• [PROVIDED ENTRIES]

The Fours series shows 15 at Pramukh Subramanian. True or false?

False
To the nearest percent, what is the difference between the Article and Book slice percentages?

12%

...

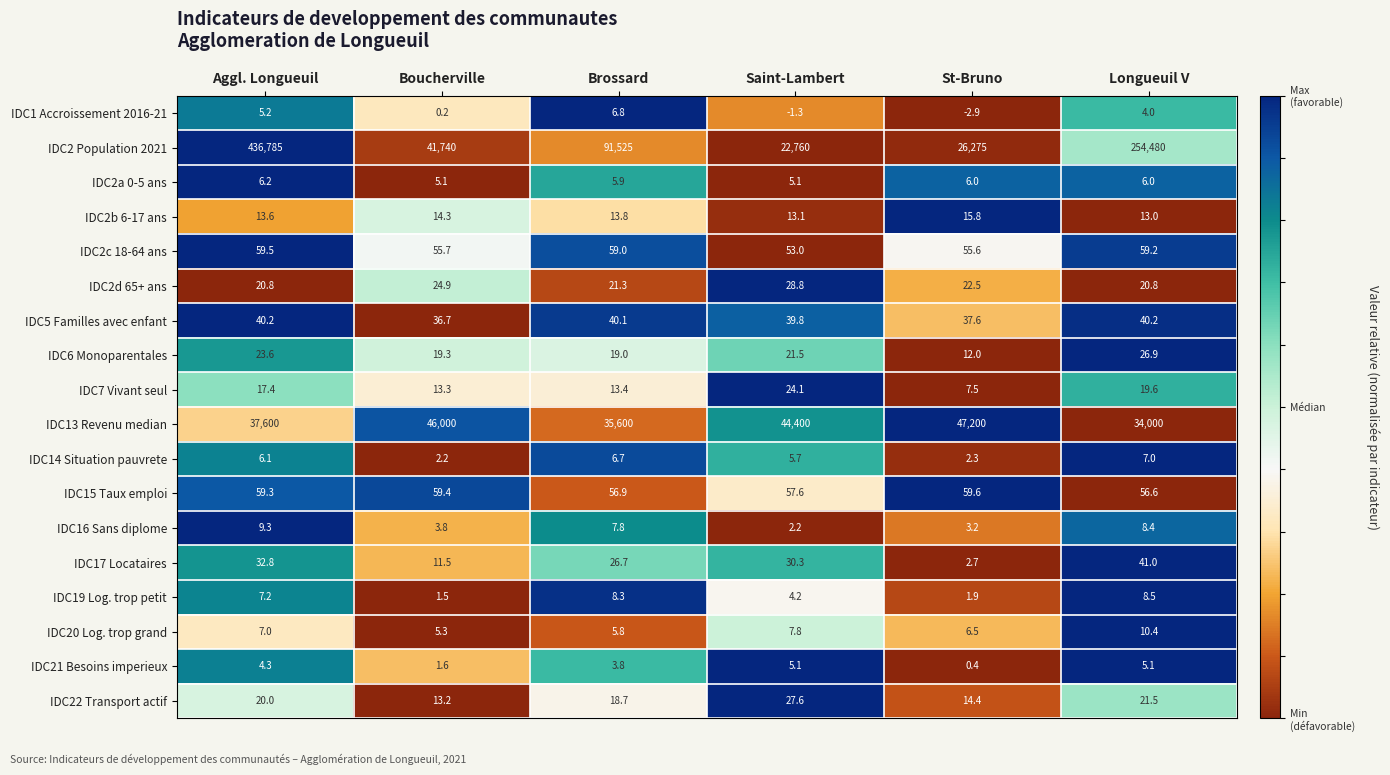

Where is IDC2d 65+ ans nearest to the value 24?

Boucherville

==

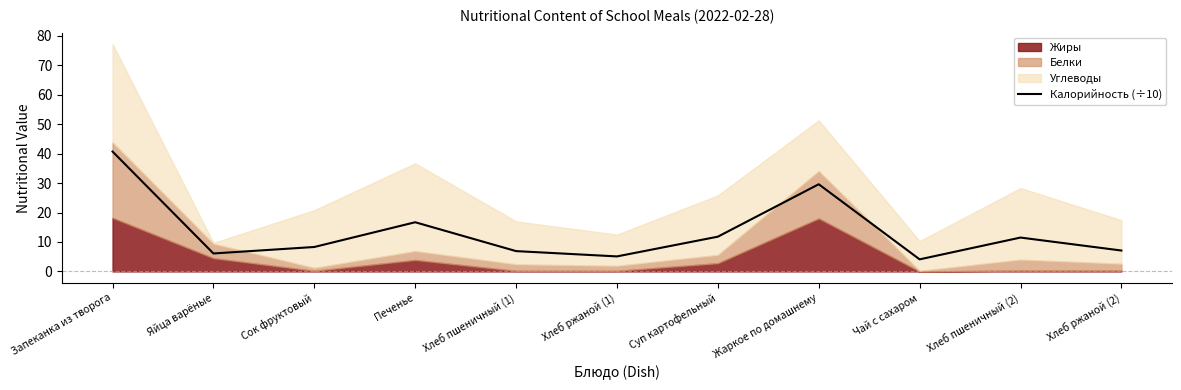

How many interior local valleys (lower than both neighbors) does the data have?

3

• [WHAT YOU NEED TO DO]
Print the lines of the records verbatim, starting with the line that contains "The Fours series" and going on through the line that contains "To the nearest".

• [RESULT OF THIS EXERCISE]
The Fours series shows 15 at Pramukh Subramanian. True or false?

False
To the nearest percent, what is the difference between the Article and Book slice percentages?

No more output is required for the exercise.